McGrath herself, meanwhile, was always a long-shot candidate — that’s part of why she was interesting. And what happens with long shots is they usually lose. But that doesn’t mean they aren’t worth paying attention to.
Democrats’ Texas success story
Perhaps the clearest example of the perverse narrative dynamic around the 2018 election is the results in Texas.
Colin Allred flipped a House seat in the suburbs of Dallas where Democrats hadn’t even fielded a candidate in 2016, and Lizzie Pannill Fletcher picked up a seat in the suburbs of Houston. Democrats also picked up two state Senate seats and 11 seats in the state’s lower House. They flipped four state appeals courts, and a slate of 17 black women were swept into office in Harris County.
Yet this all wound up being played as a disappointment for Democrats because Beto O’Rourke’s greatly hyped long-shot Senate campaign against Ted Cruz went down to a 48-51 defeat.
Obviously Beto’s legion of fans would rather have won than lost. But the money and enthusiasm expended on the race had a high payoff down-ballot, and have now set the stage for the kind of longer-term progressive investment in Texas that has long been dreamed of. The largest, most diverse, and most urbanized of the red states is clearly not warming to Trumpism, and Democrats made big gains there.
What’s more, Sunbelt advances (not just in Texas but also in the suburbs of Atlanta, Miami, and even Oklahoma City) didn’t come at the expense of Democrats improving in the crucial Great Lakes swing states. Instead, Democrats improved on their 2016 results in the places where Trump was unusually weak and in the places where he was unusually strong.
Democrats swept the big three
Pennsylvania, Wisconsin, and Michigan are why Trump is president.
The Electoral College has a kind of small-state bias because each state gets at least three electoral votes no matter how many people live there. But its biggest bias is that narrowly winning a big state gets you just as many electoral votes as winning one by a landslide. So the fact that Trump was more popular in Pennsylvania, Wisconsin, and Michigan than he was nationally let him eke out three narrow wins that netted him a huge haul of electoral votes.

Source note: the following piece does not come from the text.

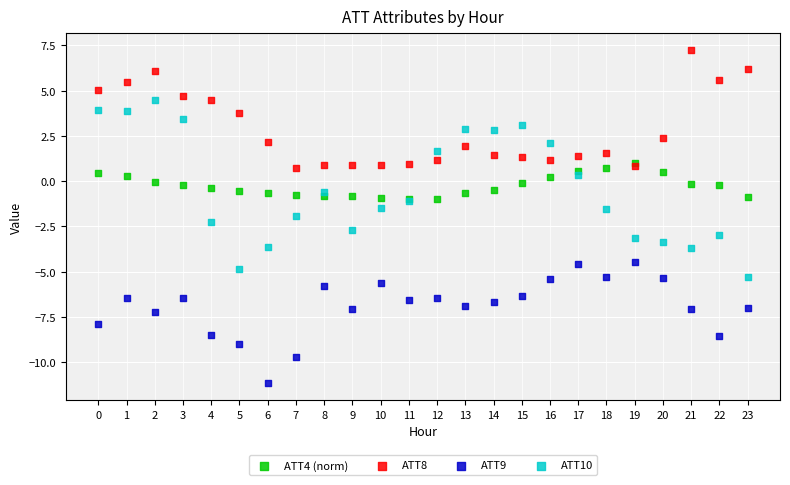

What are all the series names shown in the legend?

ATT4 (norm), ATT8, ATT9, ATT10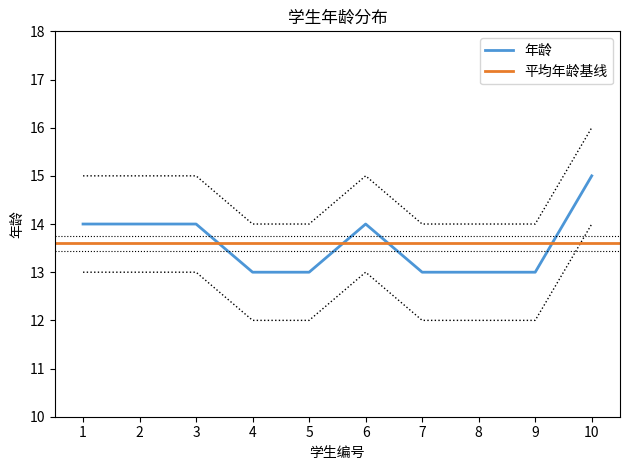

True or false: 年龄_lower and 年龄 intersect in this chart.

False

In 2018, that dynamic reversed.
Tony Evers narrowly knocked off incumbent Gov. Scott Walker in Wisconsin, Gretchen Whitmer got elected governor of Michigan comfortably, and incumbent Gov. Tom Wolfe trounced the opposition in Pennsylvania. Democrats also comfortable won the Pennsylvania and Michigan Senate races while flipping three House seats in Pennsylvania and two in Michigan.
The critical thing about these results is that while Hillary Clinton’s campaign knew all along that they were losing ground with white voters in the rural North, they believed they were compensating for it in the suburbs. But while Clinton really did improve on Barack Obama’s results in the suburbs of America’s largest cities, the basic dynamic in the midsize cities was not as favorable as they’d anticipated. In 2018, that changed, with the suburbs of Pittsburgh, Detroit, Minneapolis, Kansas City, and Salt Lake City coming through.

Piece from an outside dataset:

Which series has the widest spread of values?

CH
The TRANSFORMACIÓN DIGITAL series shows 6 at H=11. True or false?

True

The upshot is that unlike in 2016, Democrats not only won the most votes — they won the votes in the places that counted the most. The problem is that Trump wasn’t actually on the ballot to beat.
Trump is still president
In his article dismissing Democrats’ results, columnist Bret Stephens of the New York Times sniffed that “the president survived his first major political test more than adequately.”
This reflects a somewhat curious perspective that Trump-skeptical conservatives like Stephens have now that President Trump has proven to be a much more orthodox conservative in office than candidate Trump promised on the campaign trail.
If your objection to Trump is all about his personality and his personal conduct, then it’s true that Democrats wins leave him emboldened, if anything. The big change as a result of Democrats’ midterm wins is that public policy is going to be different going forward. The GOP legislative agenda is now entirely dead, while new Democratic trifectas in New York, Illinois, Maine, New Mexico, Colorado, and Nevada are now prepared to move the ball forward on progressive ideas.
Lots of Democrats object to Trump on both grounds — his policies are bad, and his personal conduct is offensive and harmful.
But Trump qua Trump is unchecked not because Democrats didn’t do well enough on Election Day, but because Trump wasn’t running for reelection. Trump’s party got stomped in the House amid peace and prosperity because most voters find him loathsome. But one of his loathsome qualities is that he’s shameless, so losing won’t force him to change. To beat him, he’ll have to be beaten in 2020.